━━ Source material ━━
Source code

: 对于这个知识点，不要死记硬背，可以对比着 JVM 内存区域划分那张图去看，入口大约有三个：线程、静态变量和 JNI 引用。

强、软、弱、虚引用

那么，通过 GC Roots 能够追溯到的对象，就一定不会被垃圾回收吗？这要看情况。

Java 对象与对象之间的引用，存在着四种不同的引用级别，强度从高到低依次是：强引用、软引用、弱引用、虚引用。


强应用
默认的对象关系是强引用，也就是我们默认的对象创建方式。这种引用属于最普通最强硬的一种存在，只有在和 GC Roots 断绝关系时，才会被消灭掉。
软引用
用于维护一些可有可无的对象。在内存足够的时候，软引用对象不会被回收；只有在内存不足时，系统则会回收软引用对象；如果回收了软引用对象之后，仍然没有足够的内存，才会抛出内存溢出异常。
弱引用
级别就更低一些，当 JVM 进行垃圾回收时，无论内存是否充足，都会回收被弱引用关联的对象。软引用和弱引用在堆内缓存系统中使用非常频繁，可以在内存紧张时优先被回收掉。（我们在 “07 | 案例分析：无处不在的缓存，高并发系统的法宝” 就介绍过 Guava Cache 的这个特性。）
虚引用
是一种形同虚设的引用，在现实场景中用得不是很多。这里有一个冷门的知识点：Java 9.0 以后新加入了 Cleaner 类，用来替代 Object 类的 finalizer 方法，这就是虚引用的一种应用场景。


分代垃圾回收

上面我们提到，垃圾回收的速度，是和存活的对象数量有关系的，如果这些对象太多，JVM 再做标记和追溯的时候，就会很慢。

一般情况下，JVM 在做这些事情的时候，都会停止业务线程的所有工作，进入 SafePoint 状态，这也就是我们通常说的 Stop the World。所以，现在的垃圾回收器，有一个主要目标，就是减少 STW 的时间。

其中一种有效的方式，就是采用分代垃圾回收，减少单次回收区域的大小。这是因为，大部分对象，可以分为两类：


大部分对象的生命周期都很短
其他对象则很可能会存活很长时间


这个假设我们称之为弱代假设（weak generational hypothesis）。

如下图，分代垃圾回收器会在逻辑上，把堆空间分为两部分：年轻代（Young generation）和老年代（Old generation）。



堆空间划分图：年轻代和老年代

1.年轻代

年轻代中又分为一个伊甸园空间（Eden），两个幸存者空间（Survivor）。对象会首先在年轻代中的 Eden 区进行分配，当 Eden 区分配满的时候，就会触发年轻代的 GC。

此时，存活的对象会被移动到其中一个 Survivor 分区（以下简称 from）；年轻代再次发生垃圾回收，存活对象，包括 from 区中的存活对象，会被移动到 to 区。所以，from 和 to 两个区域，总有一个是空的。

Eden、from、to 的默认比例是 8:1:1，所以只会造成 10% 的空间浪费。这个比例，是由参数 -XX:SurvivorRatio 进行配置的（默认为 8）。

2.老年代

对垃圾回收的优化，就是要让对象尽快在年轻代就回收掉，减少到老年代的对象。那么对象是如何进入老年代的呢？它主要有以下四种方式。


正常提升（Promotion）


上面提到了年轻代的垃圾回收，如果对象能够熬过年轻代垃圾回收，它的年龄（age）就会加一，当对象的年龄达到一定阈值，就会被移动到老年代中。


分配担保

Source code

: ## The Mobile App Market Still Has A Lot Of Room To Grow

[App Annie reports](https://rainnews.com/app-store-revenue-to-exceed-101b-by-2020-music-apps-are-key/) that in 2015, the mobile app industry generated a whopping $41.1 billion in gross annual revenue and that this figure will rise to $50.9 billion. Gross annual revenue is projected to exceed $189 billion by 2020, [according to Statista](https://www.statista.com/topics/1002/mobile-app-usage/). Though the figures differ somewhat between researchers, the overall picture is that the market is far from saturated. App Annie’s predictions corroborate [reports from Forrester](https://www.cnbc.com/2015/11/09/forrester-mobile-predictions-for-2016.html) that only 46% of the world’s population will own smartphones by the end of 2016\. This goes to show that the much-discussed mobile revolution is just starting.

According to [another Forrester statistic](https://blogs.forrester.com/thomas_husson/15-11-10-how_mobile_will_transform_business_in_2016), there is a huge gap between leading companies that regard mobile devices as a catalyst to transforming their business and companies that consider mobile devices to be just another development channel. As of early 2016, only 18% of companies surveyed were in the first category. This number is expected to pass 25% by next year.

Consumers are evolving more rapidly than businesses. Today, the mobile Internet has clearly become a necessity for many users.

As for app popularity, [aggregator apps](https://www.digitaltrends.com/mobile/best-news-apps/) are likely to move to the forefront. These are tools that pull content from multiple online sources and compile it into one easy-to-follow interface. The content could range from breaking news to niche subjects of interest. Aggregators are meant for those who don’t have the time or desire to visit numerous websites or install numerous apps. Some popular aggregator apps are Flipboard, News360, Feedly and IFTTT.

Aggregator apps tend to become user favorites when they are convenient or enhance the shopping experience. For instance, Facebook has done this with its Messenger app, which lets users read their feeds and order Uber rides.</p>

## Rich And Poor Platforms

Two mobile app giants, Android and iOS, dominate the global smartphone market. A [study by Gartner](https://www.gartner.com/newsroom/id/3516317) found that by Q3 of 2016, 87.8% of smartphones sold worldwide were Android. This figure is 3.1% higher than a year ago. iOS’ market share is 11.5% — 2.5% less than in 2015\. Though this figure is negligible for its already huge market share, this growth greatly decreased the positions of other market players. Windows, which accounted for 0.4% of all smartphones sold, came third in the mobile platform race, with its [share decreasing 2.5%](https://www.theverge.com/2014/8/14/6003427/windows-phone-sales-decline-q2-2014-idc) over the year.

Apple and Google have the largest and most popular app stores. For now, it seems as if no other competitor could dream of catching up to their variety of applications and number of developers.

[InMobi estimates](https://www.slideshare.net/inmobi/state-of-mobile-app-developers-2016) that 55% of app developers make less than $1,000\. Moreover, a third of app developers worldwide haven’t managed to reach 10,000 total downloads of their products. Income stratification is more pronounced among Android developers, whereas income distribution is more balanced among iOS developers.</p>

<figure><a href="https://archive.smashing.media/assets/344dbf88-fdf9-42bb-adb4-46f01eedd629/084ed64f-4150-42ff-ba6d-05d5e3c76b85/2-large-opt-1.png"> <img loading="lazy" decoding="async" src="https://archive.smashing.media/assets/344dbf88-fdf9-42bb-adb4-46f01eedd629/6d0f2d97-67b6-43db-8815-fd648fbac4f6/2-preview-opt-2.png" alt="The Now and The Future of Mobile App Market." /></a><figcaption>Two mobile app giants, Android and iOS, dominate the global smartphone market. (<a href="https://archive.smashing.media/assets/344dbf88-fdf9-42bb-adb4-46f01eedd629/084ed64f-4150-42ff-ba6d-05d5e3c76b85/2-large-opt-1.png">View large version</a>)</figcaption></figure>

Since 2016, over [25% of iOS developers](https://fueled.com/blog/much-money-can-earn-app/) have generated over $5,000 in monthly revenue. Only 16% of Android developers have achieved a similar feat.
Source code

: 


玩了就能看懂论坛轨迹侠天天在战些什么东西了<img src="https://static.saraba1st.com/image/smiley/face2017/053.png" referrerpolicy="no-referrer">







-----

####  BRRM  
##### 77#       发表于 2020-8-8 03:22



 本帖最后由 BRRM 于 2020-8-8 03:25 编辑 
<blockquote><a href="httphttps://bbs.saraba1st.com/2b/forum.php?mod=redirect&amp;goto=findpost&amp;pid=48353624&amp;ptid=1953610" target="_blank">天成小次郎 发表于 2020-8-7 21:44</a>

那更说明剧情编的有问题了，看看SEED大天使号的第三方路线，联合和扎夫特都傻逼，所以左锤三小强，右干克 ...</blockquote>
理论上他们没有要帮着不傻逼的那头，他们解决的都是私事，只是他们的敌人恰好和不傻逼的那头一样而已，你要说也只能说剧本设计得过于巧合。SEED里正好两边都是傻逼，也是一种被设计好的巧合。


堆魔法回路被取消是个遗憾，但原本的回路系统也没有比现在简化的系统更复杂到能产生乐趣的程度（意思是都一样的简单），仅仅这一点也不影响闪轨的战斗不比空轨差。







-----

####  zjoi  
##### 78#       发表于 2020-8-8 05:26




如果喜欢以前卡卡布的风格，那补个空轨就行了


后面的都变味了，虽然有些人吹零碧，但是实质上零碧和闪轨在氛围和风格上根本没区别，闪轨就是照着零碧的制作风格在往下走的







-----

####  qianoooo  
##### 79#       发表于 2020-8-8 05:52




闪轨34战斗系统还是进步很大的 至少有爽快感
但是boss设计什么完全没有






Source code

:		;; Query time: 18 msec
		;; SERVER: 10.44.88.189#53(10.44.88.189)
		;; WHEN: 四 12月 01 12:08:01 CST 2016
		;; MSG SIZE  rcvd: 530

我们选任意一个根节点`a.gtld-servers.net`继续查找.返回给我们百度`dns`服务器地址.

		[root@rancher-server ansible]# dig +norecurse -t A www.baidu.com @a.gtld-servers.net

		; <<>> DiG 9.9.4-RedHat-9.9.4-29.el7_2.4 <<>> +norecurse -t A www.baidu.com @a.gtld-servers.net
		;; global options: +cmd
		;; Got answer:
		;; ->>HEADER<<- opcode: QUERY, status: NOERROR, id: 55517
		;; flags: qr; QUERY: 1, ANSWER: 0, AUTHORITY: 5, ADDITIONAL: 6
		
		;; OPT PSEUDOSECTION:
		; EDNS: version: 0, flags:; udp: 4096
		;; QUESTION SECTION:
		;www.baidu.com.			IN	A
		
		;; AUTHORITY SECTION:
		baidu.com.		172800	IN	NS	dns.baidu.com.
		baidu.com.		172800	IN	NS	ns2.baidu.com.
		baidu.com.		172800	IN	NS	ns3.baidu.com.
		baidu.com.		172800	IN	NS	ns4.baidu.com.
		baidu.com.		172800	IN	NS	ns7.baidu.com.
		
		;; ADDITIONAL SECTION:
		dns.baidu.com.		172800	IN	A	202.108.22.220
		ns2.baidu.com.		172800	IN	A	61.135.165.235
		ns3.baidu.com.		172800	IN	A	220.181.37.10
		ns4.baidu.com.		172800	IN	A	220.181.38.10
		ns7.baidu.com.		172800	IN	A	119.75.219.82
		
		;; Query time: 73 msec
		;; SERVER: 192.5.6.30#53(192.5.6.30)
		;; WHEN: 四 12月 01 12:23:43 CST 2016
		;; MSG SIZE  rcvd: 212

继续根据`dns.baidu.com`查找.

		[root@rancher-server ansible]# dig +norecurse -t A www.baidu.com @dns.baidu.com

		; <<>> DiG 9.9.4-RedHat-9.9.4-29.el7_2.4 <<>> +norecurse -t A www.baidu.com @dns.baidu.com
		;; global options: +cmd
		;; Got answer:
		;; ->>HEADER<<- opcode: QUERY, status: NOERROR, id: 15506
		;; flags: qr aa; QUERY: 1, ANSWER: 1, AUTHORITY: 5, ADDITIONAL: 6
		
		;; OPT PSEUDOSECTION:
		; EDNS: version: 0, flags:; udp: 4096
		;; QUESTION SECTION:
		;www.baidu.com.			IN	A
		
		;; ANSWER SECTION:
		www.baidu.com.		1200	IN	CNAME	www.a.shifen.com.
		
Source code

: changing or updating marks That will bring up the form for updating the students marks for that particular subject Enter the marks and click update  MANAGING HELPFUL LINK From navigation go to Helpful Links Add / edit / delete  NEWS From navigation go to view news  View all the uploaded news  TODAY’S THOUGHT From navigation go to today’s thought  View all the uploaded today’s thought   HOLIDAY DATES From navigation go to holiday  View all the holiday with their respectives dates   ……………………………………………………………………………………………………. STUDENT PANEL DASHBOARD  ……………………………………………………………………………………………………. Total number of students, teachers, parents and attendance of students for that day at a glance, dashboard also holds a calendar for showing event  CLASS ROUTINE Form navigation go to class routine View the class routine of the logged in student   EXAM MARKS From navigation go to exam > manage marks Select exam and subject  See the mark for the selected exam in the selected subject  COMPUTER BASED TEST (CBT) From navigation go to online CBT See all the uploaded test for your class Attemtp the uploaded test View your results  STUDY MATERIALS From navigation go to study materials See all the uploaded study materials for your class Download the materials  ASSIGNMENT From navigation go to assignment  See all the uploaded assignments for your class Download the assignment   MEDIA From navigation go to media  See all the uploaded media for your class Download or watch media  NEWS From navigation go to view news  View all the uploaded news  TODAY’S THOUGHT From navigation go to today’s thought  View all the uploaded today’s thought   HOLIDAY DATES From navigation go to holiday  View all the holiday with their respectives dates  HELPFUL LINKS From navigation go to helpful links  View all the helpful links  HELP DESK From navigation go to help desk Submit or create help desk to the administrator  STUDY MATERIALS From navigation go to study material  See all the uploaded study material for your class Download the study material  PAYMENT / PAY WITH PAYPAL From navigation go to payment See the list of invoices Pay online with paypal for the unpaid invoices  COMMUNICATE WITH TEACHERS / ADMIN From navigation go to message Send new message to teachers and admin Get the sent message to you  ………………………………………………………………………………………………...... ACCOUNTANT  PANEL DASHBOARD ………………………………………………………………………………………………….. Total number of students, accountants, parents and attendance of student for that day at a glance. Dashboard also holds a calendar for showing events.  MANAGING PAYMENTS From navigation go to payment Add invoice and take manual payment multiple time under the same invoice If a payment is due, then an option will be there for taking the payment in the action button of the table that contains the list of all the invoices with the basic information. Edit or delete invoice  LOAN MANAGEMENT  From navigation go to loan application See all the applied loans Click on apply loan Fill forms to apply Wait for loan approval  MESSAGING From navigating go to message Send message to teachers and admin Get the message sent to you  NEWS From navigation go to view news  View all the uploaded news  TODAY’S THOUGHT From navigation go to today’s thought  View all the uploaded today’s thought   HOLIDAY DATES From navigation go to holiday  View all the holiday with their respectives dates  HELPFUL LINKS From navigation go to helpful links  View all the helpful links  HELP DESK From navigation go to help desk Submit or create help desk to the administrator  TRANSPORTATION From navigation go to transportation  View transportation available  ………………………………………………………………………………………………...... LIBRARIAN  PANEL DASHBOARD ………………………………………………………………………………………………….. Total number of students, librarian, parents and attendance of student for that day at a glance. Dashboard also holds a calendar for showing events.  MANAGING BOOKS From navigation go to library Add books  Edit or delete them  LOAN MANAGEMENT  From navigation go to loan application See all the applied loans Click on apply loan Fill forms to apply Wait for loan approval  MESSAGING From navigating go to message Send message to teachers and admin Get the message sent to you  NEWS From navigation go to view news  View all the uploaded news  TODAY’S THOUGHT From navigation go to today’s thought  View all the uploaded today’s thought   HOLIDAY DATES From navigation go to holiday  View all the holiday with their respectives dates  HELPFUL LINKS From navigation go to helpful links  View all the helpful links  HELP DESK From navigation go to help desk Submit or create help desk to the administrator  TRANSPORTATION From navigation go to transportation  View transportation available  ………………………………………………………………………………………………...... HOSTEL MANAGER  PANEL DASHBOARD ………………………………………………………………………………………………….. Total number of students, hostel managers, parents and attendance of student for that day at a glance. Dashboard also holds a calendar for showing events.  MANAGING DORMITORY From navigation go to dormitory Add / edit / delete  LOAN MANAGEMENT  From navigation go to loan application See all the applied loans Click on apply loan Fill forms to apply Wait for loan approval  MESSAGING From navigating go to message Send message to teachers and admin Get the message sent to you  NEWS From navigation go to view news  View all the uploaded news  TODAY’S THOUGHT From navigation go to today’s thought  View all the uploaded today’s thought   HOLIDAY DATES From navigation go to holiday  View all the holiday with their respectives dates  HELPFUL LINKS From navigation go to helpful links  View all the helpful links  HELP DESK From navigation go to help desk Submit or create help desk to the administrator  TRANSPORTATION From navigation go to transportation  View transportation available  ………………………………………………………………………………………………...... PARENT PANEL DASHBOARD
━━━
Brief: Repeat verbatim the opening run of entries, ending with the line that contains "Room To Grow".

Output for this exercise:
Source code

: 对于这个知识点，不要死记硬背，可以对比着 JVM 内存区域划分那张图去看，入口大约有三个：线程、静态变量和 JNI 引用。

强、软、弱、虚引用

那么，通过 GC Roots 能够追溯到的对象，就一定不会被垃圾回收吗？这要看情况。

Java 对象与对象之间的引用，存在着四种不同的引用级别，强度从高到低依次是：强引用、软引用、弱引用、虚引用。


强应用
默认的对象关系是强引用，也就是我们默认的对象创建方式。这种引用属于最普通最强硬的一种存在，只有在和 GC Roots 断绝关系时，才会被消灭掉。
软引用
用于维护一些可有可无的对象。在内存足够的时候，软引用对象不会被回收；只有在内存不足时，系统则会回收软引用对象；如果回收了软引用对象之后，仍然没有足够的内存，才会抛出内存溢出异常。
弱引用
级别就更低一些，当 JVM 进行垃圾回收时，无论内存是否充足，都会回收被弱引用关联的对象。软引用和弱引用在堆内缓存系统中使用非常频繁，可以在内存紧张时优先被回收掉。（我们在 “07 | 案例分析：无处不在的缓存，高并发系统的法宝” 就介绍过 Guava Cache 的这个特性。）
虚引用
是一种形同虚设的引用，在现实场景中用得不是很多。这里有一个冷门的知识点：Java 9.0 以后新加入了 Cleaner 类，用来替代 Object 类的 finalizer 方法，这就是虚引用的一种应用场景。


分代垃圾回收

上面我们提到，垃圾回收的速度，是和存活的对象数量有关系的，如果这些对象太多，JVM 再做标记和追溯的时候，就会很慢。

一般情况下，JVM 在做这些事情的时候，都会停止业务线程的所有工作，进入 SafePoint 状态，这也就是我们通常说的 Stop the World。所以，现在的垃圾回收器，有一个主要目标，就是减少 STW 的时间。

其中一种有效的方式，就是采用分代垃圾回收，减少单次回收区域的大小。这是因为，大部分对象，可以分为两类：


大部分对象的生命周期都很短
其他对象则很可能会存活很长时间


这个假设我们称之为弱代假设（weak generational hypothesis）。

如下图，分代垃圾回收器会在逻辑上，把堆空间分为两部分：年轻代（Young generation）和老年代（Old generation）。



堆空间划分图：年轻代和老年代

1.年轻代

年轻代中又分为一个伊甸园空间（Eden），两个幸存者空间（Survivor）。对象会首先在年轻代中的 Eden 区进行分配，当 Eden 区分配满的时候，就会触发年轻代的 GC。

此时，存活的对象会被移动到其中一个 Survivor 分区（以下简称 from）；年轻代再次发生垃圾回收，存活对象，包括 from 区中的存活对象，会被移动到 to 区。所以，from 和 to 两个区域，总有一个是空的。

Eden、from、to 的默认比例是 8:1:1，所以只会造成 10% 的空间浪费。这个比例，是由参数 -XX:SurvivorRatio 进行配置的（默认为 8）。

2.老年代

对垃圾回收的优化，就是要让对象尽快在年轻代就回收掉，减少到老年代的对象。那么对象是如何进入老年代的呢？它主要有以下四种方式。


正常提升（Promotion）


上面提到了年轻代的垃圾回收，如果对象能够熬过年轻代垃圾回收，它的年龄（age）就会加一，当对象的年龄达到一定阈值，就会被移动到老年代中。


分配担保

Source code

: ## The Mobile App Market Still Has A Lot Of Room To Grow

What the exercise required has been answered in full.